In der Nachbarschaft des Castello befindet sich mit der Casorella ein sehenswerter Palast mit schönen Stuckarbeiten und einem Deckengemälde (Urteil des Paris) aus dem Werk des Künstlers Giuseppe Orelli. Ebenfalls im Gebäude verbergen sich Bruchstücke der alten Visconti-Burg vor dem Neuaufbau. Unter den Kirchen ist die Madonna del Sasso mit ihrer einzigartigen Höhenlage über Locarno die schönste. Man erreicht sie per Zahnradbahn, zu Fuß oder mit dem Auto. Die Kirche wurde im 15./16. Jahrhundert errichtet, nachdem ein Franziskanermönch an jener Stelle zuvor eine Marienerscheinung hatte. Sie ist das am meisten fotografierte Gotteshaus der ganzen Region. Zu Fuß erreichbar und zudem interessant sind die Basilika Santo Vittore hinter dem Bahnhof, die Chiesa Sant’Antonio südlich der Piazza Grande und die Chiesa Santa Maria in Selva. Überhaupt trifft man bei einem Rundgang durch die Altstadt immer wieder auf architektonisch besondere Häuser und Palazzi, die vorbildlich ausgeschildert sind.

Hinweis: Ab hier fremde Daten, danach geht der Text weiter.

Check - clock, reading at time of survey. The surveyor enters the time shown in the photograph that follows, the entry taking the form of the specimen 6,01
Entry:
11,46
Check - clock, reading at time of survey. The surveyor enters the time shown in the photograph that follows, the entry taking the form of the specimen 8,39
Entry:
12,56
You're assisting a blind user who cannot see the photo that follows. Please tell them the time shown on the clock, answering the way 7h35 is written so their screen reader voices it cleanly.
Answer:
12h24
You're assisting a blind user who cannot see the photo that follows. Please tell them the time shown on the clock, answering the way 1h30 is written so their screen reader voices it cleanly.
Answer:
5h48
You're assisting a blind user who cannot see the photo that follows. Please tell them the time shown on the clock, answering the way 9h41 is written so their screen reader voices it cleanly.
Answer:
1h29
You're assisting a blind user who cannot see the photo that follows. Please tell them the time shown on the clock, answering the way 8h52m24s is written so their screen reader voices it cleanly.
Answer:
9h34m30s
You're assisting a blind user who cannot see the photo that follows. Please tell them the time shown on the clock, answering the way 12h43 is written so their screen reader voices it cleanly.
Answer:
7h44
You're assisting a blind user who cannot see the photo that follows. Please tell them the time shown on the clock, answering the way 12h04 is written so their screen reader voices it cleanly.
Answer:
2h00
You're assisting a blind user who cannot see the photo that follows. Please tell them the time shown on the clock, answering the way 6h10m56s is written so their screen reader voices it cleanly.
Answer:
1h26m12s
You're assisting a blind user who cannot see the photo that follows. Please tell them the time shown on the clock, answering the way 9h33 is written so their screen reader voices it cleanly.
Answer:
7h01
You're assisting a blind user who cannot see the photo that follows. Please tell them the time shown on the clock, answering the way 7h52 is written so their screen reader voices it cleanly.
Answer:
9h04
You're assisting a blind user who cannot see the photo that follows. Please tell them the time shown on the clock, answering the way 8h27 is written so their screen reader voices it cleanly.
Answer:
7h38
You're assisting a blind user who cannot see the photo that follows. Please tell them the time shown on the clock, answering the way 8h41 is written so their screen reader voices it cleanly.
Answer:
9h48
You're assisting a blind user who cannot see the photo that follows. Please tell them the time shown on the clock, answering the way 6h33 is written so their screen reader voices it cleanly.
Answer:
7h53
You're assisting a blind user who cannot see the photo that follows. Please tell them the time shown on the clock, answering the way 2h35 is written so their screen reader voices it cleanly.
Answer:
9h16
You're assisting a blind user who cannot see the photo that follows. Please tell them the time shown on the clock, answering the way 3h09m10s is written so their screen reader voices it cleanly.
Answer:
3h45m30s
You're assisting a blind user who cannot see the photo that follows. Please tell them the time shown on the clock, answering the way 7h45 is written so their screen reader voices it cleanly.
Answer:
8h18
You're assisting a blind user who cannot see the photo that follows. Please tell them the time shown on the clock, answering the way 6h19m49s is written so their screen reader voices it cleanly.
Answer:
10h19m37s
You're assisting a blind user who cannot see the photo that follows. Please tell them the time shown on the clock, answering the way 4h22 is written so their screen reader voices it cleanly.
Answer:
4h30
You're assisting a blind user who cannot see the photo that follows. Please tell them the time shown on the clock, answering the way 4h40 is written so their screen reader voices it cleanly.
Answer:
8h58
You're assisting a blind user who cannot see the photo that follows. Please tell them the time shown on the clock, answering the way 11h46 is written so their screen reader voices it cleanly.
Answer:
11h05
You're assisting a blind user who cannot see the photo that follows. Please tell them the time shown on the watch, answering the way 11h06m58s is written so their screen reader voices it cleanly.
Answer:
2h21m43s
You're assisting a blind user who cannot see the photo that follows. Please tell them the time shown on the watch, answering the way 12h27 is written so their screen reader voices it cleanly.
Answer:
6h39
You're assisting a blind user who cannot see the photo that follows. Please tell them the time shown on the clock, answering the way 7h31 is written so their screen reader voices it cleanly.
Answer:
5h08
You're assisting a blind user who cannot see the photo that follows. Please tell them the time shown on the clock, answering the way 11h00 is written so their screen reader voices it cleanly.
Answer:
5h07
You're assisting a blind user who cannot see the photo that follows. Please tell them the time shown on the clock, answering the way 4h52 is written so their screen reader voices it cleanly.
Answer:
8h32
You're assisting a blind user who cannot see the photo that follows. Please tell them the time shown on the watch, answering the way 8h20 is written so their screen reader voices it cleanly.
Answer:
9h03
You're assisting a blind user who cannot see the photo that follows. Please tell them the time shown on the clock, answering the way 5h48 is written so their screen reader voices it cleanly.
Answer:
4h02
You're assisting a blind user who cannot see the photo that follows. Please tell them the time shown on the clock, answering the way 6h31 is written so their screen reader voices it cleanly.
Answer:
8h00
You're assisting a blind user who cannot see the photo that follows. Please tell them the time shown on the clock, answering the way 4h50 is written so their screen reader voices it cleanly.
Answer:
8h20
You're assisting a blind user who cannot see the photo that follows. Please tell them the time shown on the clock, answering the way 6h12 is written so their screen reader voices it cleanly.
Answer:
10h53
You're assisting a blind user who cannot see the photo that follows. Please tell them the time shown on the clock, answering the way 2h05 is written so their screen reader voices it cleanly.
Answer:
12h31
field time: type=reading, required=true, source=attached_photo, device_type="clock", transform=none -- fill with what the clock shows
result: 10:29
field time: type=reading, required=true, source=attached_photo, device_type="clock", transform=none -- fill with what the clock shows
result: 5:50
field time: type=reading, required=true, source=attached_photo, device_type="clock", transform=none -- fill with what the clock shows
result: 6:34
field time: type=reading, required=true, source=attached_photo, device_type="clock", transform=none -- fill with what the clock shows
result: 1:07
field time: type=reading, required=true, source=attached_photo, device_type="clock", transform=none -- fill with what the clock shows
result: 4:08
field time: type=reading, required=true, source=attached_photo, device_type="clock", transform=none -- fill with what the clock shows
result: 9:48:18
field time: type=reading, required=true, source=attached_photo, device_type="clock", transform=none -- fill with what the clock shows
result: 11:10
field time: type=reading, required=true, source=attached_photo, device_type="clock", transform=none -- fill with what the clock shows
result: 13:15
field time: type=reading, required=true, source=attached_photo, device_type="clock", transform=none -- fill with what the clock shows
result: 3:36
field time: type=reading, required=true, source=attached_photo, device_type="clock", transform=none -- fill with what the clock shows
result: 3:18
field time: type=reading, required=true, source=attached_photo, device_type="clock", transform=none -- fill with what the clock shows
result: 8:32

Auf dem Weg zur Maggia-Mündung folgt das Freizeitgelände der Stadt mit dem großen Yachthafen, den Sportanlagen und dem großen Freizeitbad. Dahinter gibt es kleinere freie Badestellen und an der Spitze den vorzüglich gelegenen Campingplatz Delta. Bei niedrigem Wasserstand trauen sich Mutige, den Fluss nach Ascona hin barfuß zu überqueren, bei starker Strömung durchaus nicht ungefährlich. Etwas zurückversetzt liegt die örtliche Falknerei, deren Tribüne so groß ist wie die eines Fußballclubs der 2. Liga.